══ MATERIALS PROVIDED ══

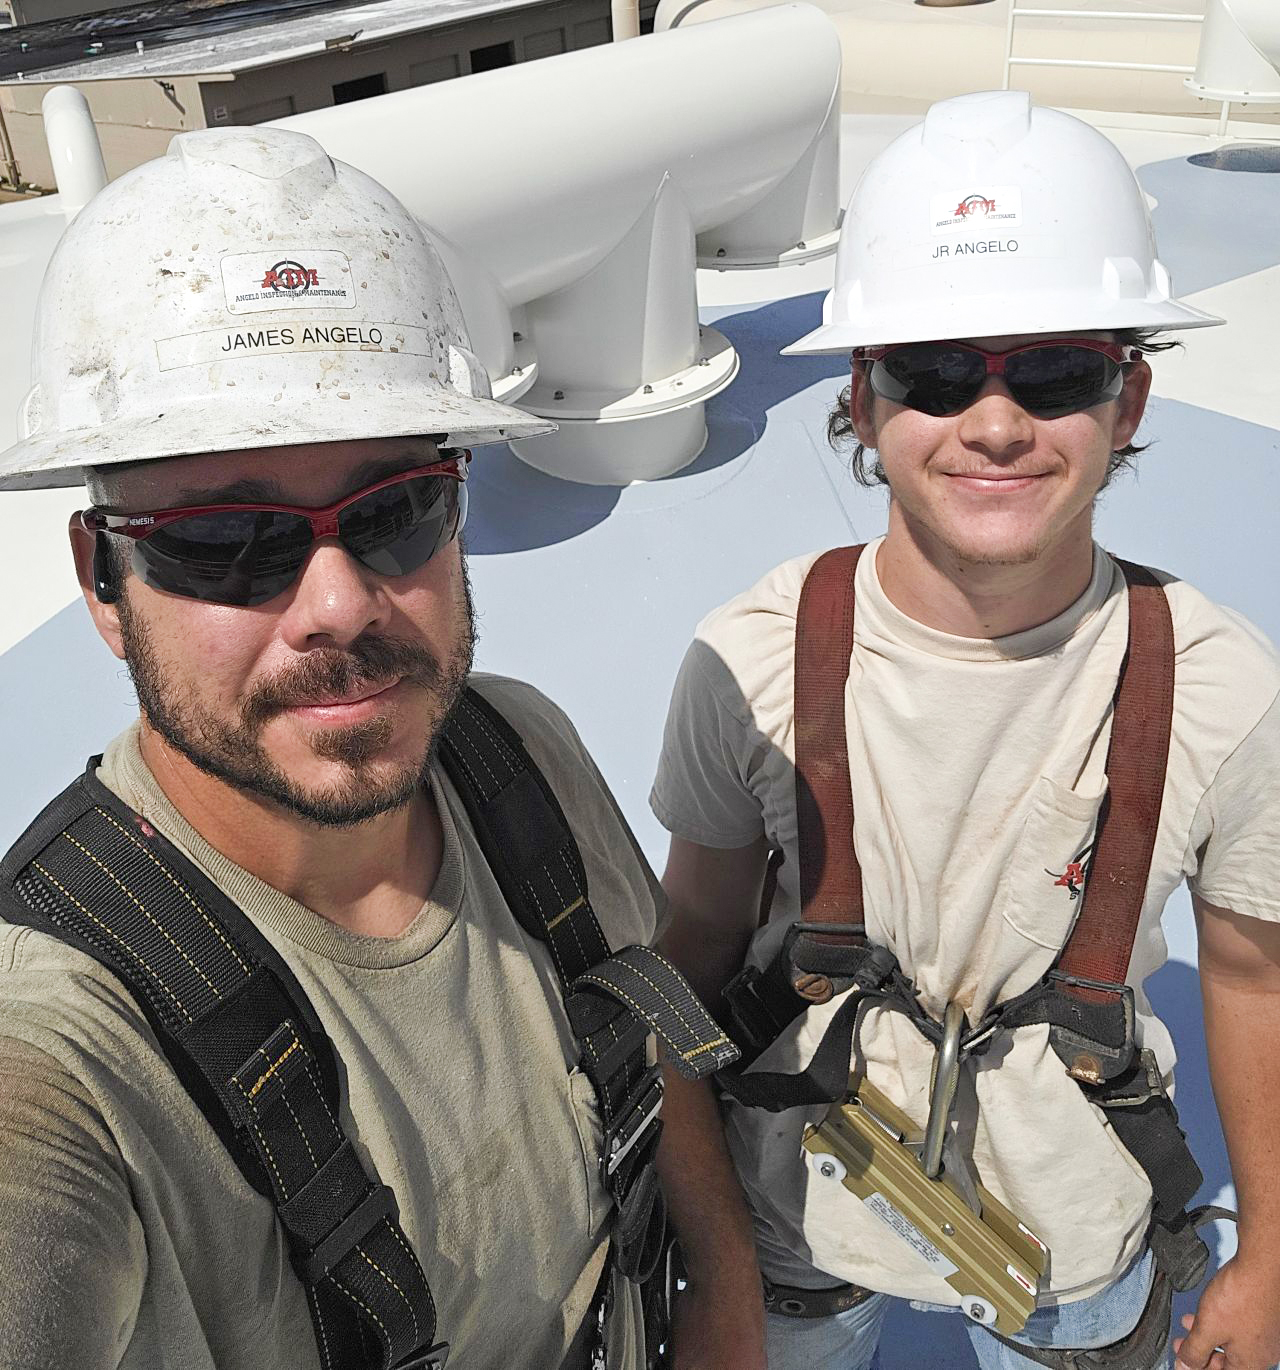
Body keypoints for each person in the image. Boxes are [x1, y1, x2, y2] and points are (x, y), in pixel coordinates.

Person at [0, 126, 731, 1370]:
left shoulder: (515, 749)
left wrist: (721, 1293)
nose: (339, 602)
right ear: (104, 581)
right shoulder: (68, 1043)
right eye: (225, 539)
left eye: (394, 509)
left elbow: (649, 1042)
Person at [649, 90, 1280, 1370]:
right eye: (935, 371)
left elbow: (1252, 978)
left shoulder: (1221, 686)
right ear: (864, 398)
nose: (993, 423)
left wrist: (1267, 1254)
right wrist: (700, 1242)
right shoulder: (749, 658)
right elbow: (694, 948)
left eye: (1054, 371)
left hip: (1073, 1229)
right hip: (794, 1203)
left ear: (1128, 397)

═══
══ MATERIALS PROVIDED ══

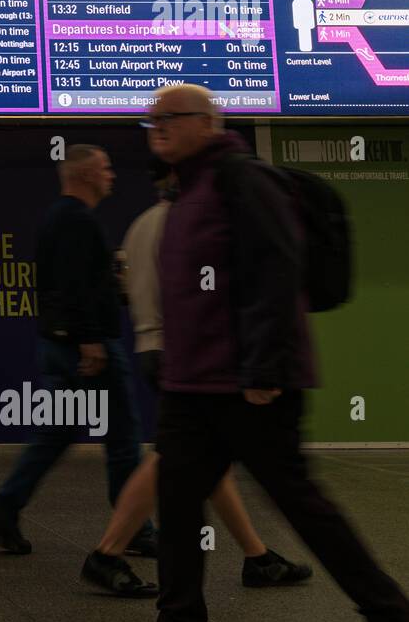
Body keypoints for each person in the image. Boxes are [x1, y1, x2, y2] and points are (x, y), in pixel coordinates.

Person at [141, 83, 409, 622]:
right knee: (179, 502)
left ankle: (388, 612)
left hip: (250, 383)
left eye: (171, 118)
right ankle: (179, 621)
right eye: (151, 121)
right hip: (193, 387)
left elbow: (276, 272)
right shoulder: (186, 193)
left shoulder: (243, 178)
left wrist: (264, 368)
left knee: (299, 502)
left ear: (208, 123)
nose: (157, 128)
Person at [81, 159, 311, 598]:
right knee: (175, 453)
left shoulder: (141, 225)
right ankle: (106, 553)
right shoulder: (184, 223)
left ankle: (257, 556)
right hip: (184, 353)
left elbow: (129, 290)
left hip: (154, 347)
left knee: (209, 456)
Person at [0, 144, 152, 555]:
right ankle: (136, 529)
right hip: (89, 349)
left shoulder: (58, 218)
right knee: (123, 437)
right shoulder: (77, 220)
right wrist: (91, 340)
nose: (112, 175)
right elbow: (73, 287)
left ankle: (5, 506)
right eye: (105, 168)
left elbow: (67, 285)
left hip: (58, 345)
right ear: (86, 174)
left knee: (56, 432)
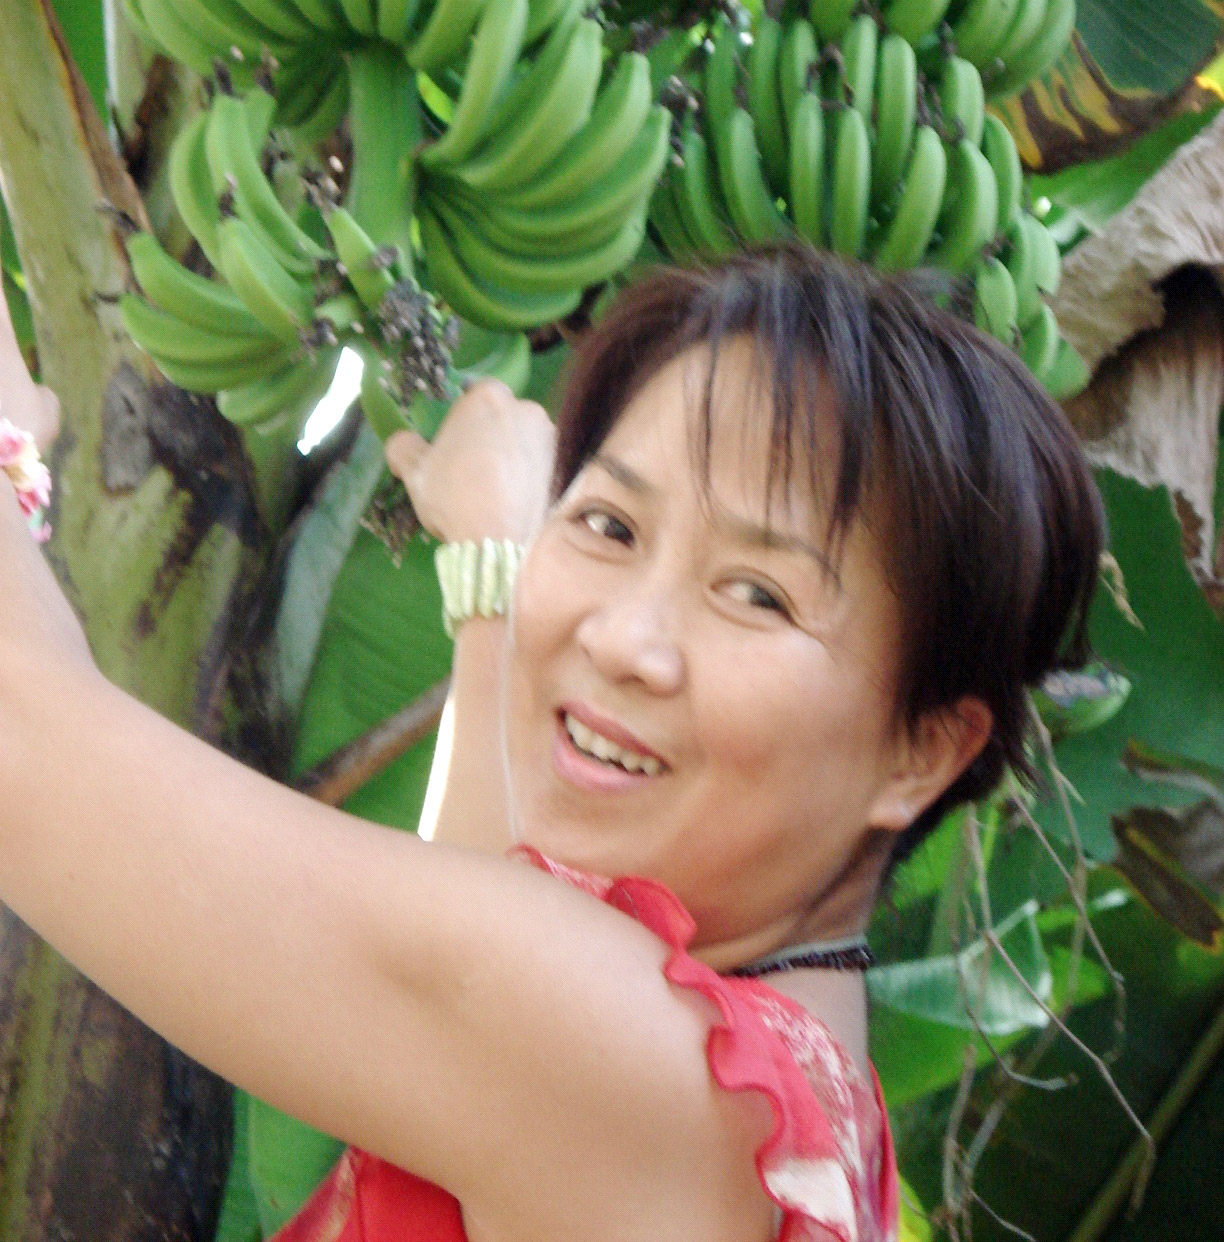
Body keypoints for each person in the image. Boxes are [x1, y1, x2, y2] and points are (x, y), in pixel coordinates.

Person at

═══
══ MATERIALS PROVIDED ══

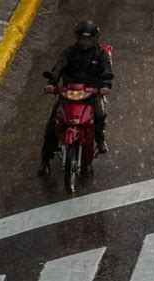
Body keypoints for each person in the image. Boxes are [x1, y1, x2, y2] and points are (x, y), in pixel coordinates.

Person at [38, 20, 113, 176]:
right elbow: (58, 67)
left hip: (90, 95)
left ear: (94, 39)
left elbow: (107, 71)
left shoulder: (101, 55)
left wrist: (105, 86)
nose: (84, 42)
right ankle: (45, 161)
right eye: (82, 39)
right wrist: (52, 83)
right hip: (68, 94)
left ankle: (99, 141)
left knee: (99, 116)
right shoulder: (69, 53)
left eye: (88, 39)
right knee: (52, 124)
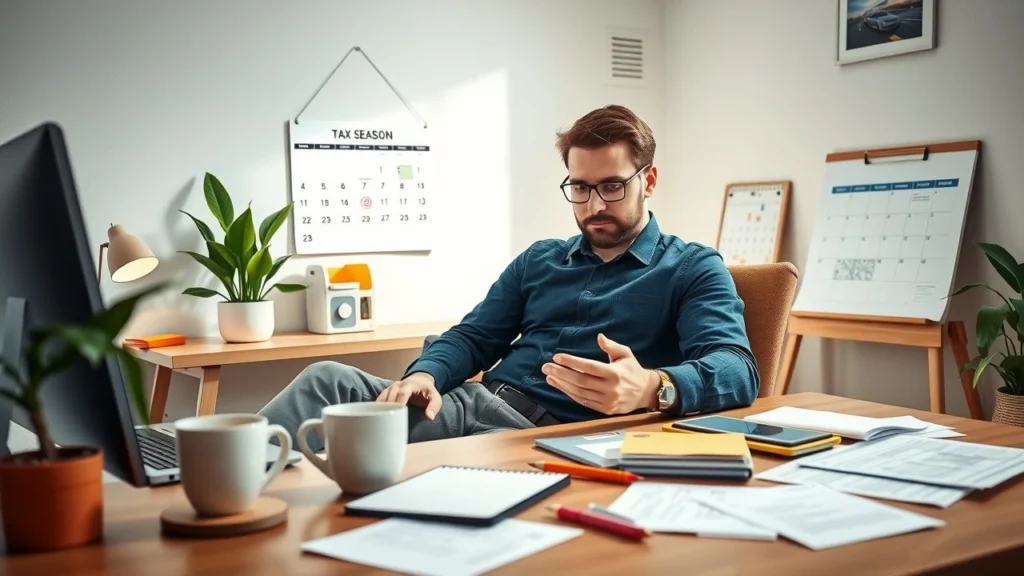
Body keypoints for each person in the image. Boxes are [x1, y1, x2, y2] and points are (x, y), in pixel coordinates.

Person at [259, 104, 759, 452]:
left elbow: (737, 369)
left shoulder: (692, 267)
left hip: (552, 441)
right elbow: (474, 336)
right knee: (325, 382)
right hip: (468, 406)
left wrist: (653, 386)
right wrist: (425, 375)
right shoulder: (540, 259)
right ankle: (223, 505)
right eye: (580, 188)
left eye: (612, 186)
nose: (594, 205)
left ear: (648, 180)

═══

● **HOW TO COMPLETE THIS TASK**
Only the lines that contain the string "ankle" should be copied from the entries above.

● **RESULT OF THIS TASK**
left ankle: (388, 612)
right ankle: (179, 621)
right ankle: (106, 553)
left ankle: (257, 556)
right ankle: (136, 529)
left ankle: (5, 506)
right ankle: (45, 161)
left ankle: (99, 141)
right ankle: (223, 505)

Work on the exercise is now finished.